§ **Dataset items**

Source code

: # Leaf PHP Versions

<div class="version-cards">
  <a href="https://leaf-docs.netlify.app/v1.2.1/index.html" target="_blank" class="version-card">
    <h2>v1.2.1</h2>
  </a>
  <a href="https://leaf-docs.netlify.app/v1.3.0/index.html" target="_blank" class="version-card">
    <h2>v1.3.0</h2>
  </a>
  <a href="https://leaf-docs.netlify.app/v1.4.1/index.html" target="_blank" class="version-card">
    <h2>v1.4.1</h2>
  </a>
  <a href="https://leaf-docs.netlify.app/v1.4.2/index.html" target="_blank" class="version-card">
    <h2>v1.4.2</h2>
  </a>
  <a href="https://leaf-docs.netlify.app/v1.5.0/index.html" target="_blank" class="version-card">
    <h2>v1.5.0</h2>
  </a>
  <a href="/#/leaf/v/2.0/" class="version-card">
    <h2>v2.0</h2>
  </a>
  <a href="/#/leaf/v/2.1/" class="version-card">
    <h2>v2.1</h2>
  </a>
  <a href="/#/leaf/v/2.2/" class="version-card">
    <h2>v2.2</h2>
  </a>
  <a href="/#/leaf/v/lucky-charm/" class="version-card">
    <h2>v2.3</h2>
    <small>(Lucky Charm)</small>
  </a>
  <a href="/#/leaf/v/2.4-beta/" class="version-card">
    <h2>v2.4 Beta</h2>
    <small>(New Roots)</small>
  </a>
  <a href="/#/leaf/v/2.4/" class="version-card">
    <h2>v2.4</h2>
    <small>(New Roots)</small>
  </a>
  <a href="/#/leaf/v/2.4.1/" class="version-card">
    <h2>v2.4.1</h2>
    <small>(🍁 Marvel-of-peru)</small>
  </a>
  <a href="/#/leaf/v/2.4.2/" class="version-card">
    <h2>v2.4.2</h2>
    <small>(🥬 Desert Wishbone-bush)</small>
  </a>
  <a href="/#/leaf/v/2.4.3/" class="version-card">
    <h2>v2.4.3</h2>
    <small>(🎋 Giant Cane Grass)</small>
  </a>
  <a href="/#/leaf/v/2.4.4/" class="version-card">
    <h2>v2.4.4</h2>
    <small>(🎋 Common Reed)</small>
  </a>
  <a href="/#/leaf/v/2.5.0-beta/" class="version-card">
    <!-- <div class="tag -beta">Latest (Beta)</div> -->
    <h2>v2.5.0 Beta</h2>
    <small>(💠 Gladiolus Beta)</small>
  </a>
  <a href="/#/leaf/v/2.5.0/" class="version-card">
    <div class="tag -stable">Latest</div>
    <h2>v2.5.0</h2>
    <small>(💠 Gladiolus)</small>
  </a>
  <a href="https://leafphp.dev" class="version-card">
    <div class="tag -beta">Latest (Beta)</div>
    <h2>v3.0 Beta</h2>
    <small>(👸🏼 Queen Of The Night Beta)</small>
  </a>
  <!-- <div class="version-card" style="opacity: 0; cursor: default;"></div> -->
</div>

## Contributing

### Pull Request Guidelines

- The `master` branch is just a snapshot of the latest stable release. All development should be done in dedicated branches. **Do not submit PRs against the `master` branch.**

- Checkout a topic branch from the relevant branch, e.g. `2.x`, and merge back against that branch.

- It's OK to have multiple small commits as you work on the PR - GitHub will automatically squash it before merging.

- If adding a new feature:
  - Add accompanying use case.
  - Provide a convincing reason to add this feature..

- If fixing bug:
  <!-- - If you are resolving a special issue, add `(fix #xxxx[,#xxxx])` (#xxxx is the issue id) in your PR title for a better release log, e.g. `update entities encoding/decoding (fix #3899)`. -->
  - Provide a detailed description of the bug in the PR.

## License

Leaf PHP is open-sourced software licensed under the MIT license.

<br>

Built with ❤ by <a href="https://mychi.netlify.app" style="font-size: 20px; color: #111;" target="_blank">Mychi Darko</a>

§ **Job**
In full and verbatim, repeat the records given above.

§ **Your solution**
Source code

: # Leaf PHP Versions

<div class="version-cards">
  <a href="https://leaf-docs.netlify.app/v1.2.1/index.html" target="_blank" class="version-card">
    <h2>v1.2.1</h2>
  </a>
  <a href="https://leaf-docs.netlify.app/v1.3.0/index.html" target="_blank" class="version-card">
    <h2>v1.3.0</h2>
  </a>
  <a href="https://leaf-docs.netlify.app/v1.4.1/index.html" target="_blank" class="version-card">
    <h2>v1.4.1</h2>
  </a>
  <a href="https://leaf-docs.netlify.app/v1.4.2/index.html" target="_blank" class="version-card">
    <h2>v1.4.2</h2>
  </a>
  <a href="https://leaf-docs.netlify.app/v1.5.0/index.html" target="_blank" class="version-card">
    <h2>v1.5.0</h2>
  </a>
  <a href="/#/leaf/v/2.0/" class="version-card">
    <h2>v2.0</h2>
  </a>
  <a href="/#/leaf/v/2.1/" class="version-card">
    <h2>v2.1</h2>
  </a>
  <a href="/#/leaf/v/2.2/" class="version-card">
    <h2>v2.2</h2>
  </a>
  <a href="/#/leaf/v/lucky-charm/" class="version-card">
    <h2>v2.3</h2>
    <small>(Lucky Charm)</small>
  </a>
  <a href="/#/leaf/v/2.4-beta/" class="version-card">
    <h2>v2.4 Beta</h2>
    <small>(New Roots)</small>
  </a>
  <a href="/#/leaf/v/2.4/" class="version-card">
    <h2>v2.4</h2>
    <small>(New Roots)</small>
  </a>
  <a href="/#/leaf/v/2.4.1/" class="version-card">
    <h2>v2.4.1</h2>
    <small>(🍁 Marvel-of-peru)</small>
  </a>
  <a href="/#/leaf/v/2.4.2/" class="version-card">
    <h2>v2.4.2</h2>
    <small>(🥬 Desert Wishbone-bush)</small>
  </a>
  <a href="/#/leaf/v/2.4.3/" class="version-card">
    <h2>v2.4.3</h2>
    <small>(🎋 Giant Cane Grass)</small>
  </a>
  <a href="/#/leaf/v/2.4.4/" class="version-card">
    <h2>v2.4.4</h2>
    <small>(🎋 Common Reed)</small>
  </a>
  <a href="/#/leaf/v/2.5.0-beta/" class="version-card">
    <!-- <div class="tag -beta">Latest (Beta)</div> -->
    <h2>v2.5.0 Beta</h2>
    <small>(💠 Gladiolus Beta)</small>
  </a>
  <a href="/#/leaf/v/2.5.0/" class="version-card">
    <div class="tag -stable">Latest</div>
    <h2>v2.5.0</h2>
    <small>(💠 Gladiolus)</small>
  </a>
  <a href="https://leafphp.dev" class="version-card">
    <div class="tag -beta">Latest (Beta)</div>
    <h2>v3.0 Beta</h2>
    <small>(👸🏼 Queen Of The Night Beta)</small>
  </a>
  <!-- <div class="version-card" style="opacity: 0; cursor: default;"></div> -->
</div>

## Contributing

### Pull Request Guidelines

- The `master` branch is just a snapshot of the latest stable release. All development should be done in dedicated branches. **Do not submit PRs against the `master` branch.**

- Checkout a topic branch from the relevant branch, e.g. `2.x`, and merge back against that branch.

- It's OK to have multiple small commits as you work on the PR - GitHub will automatically squash it before merging.

- If adding a new feature:
  - Add accompanying use case.
  - Provide a convincing reason to add this feature..

- If fixing bug:
  <!-- - If you are resolving a special issue, add `(fix #xxxx[,#xxxx])` (#xxxx is the issue id) in your PR title for a better release log, e.g. `update entities encoding/decoding (fix #3899)`. -->
  - Provide a detailed description of the bug in the PR.

## License

Leaf PHP is open-sourced software licensed under the MIT license.

<br>

Built with ❤ by <a href="https://mychi.netlify.app" style="font-size: 20px; color: #111;" target="_blank">Mychi Darko</a>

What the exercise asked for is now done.